对于禅者来说,不论何时都是“一即是多,多即是一”。二者无论什么时候都具有同一性,不应该把“一”和“多”区分开。
用佛教徒常挂在嘴边的话来说,就是:万物皆为真如。真如是无,也就是说,万物都在无中存在。从无中出,又从无中入。真如是无,无即真如。
下面的问答,可以帮助我们说明禅的方法同“泛神论”的世界观的不同。
僧问投子:“一切声是佛声,是否?”
投子云:“是。”
僧云:“和尚莫沸(碗)呜声。”投子便打。
又问:“粗言及细语,皆归第一义,是否?”
投子云:“是。”
僧云:“唤和尚作一头驴得么?”投子便打。
——《碧岩集》
对这一问答,我觉得有必要说明一下。“泛神论”是如此认为的:一切响、声、音,都是来源于一个“实在”,即“唯一神”。“自己倒将生命、气息、万物,赐给万人。”[9]“我们生活、动作、存留,都在乎他。”[10]
按这种说法,禅师喑哑的声音,就应该变成从佛陀的金口传出的那样抑扬顿挫;把和尚斥为驴马的诽谤,也应该反映出终极的真理。一切的恶中,或多或少都存在一些真、善、美,因此是对实在的完成非常有帮助的。
更具体地说:恶就是善,丑就是美,伪就是真,残缺就是完美,反过来也是一样。但是,这些其实只是泛神论者容易执迷的推论。然而也有很大一部分人认为禅在过去也一直有这种倾向。
然而,我们看到,对这种理性的解释投子大师立刻进行了呵斥,让那僧人吃了一棒。僧人觉得,自己的推论是从最初的判断推理出来的,大师一定会给予认可。而大师和所有禅师一样,知道对这样的僧人用语言进行说明是没有任何用处的。
语言上的诠释只能从一种复杂走向另一种复杂,这就无休无止了。
对于这样的僧人,要想使他彻悟自己的虚妄,最为有效的办法就是按常例揍他一顿。然后,让他自己去体验“一即是多,多即是一”的真谛。这种手法看似粗暴,但是投子大师只有用这种方法,才能将这个僧人从逻辑的“梦游症”中唤醒。
雪窦[11]用一首诗评论了上述事件:
可怜无限弄潮人,
毕竟还落潮中死。
忽然活,
百川倒流闹聒聒。
这里最要紧的是猛然顿悟。依靠这顿悟,人们能够达到对禅的真理的觉解。
这真理既不是超越论,也不是内在论,更不是两者的结合。
投子用下面的回答对这一真理进行了说明:
不见僧问:“如何是佛?”

**研读材料**
1 > 誊写这段谈禅的文字中的一部分:从含有“语言上的诠释只能从一种复杂走向另一种复杂,这就无休无止了。”的地方开始,到“这真理既不是超越论,也不是内在论,更不是两者的结合。”为止。
2 > 从这段谈禅的文字最后一句之后接着写下去。
后面列出的各行与本文无关,无需参考。

**所列记录**
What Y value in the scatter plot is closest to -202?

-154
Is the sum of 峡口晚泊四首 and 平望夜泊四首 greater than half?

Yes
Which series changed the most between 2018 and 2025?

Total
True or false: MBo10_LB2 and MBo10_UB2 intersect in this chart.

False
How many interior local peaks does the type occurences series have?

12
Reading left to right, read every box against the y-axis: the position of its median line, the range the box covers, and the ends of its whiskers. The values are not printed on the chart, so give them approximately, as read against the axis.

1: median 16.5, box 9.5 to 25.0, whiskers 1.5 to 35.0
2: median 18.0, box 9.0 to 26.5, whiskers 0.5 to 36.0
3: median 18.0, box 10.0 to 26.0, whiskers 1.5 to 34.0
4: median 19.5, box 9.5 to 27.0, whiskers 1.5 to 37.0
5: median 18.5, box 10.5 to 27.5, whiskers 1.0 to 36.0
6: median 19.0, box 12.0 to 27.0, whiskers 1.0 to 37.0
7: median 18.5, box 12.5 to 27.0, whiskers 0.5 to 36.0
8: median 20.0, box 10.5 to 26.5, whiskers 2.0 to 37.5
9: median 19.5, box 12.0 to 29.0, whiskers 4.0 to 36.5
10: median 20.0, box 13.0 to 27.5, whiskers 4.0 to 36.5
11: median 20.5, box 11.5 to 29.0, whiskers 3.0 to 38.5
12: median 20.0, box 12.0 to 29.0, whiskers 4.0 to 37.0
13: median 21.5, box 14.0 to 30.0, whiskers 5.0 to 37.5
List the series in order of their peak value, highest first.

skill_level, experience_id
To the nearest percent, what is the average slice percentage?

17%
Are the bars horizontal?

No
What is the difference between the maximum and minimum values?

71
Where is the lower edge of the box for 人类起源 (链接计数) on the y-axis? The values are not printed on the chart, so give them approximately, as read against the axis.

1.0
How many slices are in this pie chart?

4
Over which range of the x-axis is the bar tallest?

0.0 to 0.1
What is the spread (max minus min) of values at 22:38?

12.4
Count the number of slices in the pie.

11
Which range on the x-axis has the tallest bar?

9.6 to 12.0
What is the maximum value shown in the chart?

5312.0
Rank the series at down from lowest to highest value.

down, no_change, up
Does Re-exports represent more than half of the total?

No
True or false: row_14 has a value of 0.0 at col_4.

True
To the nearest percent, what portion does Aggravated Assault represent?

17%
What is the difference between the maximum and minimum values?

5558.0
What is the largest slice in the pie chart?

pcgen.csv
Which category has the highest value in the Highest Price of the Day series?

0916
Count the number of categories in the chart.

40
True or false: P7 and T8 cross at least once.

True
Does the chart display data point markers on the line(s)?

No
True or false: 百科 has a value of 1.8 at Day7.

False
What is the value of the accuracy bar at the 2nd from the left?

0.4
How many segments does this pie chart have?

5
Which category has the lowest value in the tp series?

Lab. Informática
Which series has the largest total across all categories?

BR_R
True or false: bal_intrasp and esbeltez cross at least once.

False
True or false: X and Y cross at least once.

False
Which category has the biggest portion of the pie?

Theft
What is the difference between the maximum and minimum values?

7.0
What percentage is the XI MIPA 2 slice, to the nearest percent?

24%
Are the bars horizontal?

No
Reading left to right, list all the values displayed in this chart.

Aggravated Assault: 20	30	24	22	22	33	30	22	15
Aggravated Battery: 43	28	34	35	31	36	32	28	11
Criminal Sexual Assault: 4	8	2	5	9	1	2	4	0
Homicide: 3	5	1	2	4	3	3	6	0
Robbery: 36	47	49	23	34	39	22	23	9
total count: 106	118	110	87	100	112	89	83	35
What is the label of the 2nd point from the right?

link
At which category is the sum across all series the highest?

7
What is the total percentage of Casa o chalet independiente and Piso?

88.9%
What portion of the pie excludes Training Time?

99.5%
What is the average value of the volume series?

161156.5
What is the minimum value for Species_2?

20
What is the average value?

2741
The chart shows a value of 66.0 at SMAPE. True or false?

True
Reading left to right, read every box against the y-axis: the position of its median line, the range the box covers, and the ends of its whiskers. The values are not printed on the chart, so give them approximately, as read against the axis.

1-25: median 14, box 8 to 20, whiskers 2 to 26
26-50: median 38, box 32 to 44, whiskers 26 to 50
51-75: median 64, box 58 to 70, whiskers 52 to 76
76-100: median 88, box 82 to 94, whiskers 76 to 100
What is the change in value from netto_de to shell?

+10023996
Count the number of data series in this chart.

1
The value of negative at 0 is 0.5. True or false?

**答案一览**
1 >
语言上的诠释只能从一种复杂走向另一种复杂,这就无休无止了。
对于这样的僧人,要想使他彻悟自己的虚妄,最为有效的办法就是按常例揍他一顿。然后,让他自己去体验“一即是多,多即是一”的真谛。这种手法看似粗暴,但是投子大师只有用这种方法,才能将这个僧人从逻辑的“梦游症”中唤醒。
雪窦[11]用一首诗评论了上述事件:
可怜无限弄潮人,
毕竟还落潮中死。
忽然活,
百川倒流闹聒聒。
这里最要紧的是猛然顿悟。依靠这顿悟,人们能够达到对禅的真理的觉解。
这真理既不是超越论,也不是内在论,更不是两者的结合。

2 >
投子云:“佛。”
又问:“如何是道?”
投子云:“道。”
又问:“如何是禅?”
投子云:“禅。”
——《碧岩集》
乍一看投子的回答就像鹦鹉学舌,更像空谷回声。而事实上,要想使这个僧人彻悟,除了告诉他凡事皆由体验之外,也确实是没有什么其他的方法了。
为了理解这一点,我们再举一个例子。
僧问赵州:“至道无难,唯嫌拣择,如何是不拣择?”
州云:“天上天下唯我独尊。”
僧云:“此犹是拣择。”
州云:“田厍奴,什么处是拣择?”
僧无语。
——《碧岩集》
禅师所说的“拣择”,便是一味地对事实进行思考、分析、定义,再作用于理智,最终陷入循环论,而不是原原本本、不折不扣地接受它。而赵州的判断,是决定性的,丝毫不容许搪塞和争辩。他让人们接受事物表面的价值,并借此达到满足。
在我们不能做到这一点时,就要暂时将它放在那里不管,再到其他地方去寻求自身的启悟。然而这个僧人不能理解赵州的良苦用心,仍说什么“此犹是拣择”。
事实上,真正“拣择”的人不是赵州,而是僧人。因此,在赵州那里是“唯我独尊”,到了僧人这儿就成了“田厍奴”。
正如上面所说的那样,在“一即是多,多即是一”这句话中,并不是说“一”和“多”是两个概念。假如你这样认为了,那就一定是“拣择”在捣鬼。在这一切之中,最为要紧的,就是要原原本本地接受事实,顺从事实。
禅师之所以要打、要骂,并不是由于他生气,也不是由于他性急,而是由于他用心良苦,想以此帮助徒弟从陷阱中解脱出来。
因为大师明白,在此处,无论如何争论都不起作用,无论用什么样的语言劝导都会徒劳无功,将徒弟从理智的死胡同里拉出来,为他们重新开辟一条道路是唯一的办法。所以,我们只要跟随大师的指引就可以了。只要跟随他,我们就都能达到“原来居住的地方”。
“一即是多,多即是一”是直观,是体验,是佛教的各宗各派教法的根本。用《般若经》的话来说,就是“空即是色,色即是空”。
“空”是绝对的世界,“色”是物质的世界。“柳绿花红”是禅中最常说的一句话,这是对“色”这个物质的世界最明白的描述了,“竹直松曲”也是这样。
总的来说,就是要原原本本地接受体验的诸事实。禅并不是虚无。但与此同时,禅认为物质世界经验的诸事实,如果不是在相对的意义上而是在绝对的意义上讲的话,是一切皆空的。
所谓绝对意义上的空,并不是用逻辑分析的方法而得到的概念,而是指“花红、竹直”之类人们直觉体验的事实。
它只承认直觉或者领悟的事实。当我们的注意力不是向外面对理性,而是向内部直指本心的时候,我们就会顿悟一切皆出于空,一切又归于空。
而在此处所说的出与归,这种往返看上去好像是两种方向的运动,实际上它只是一种。这应该被称作“动态的同一性”,这是我们体验的基础,一切生活活动都只能在它的上面展开。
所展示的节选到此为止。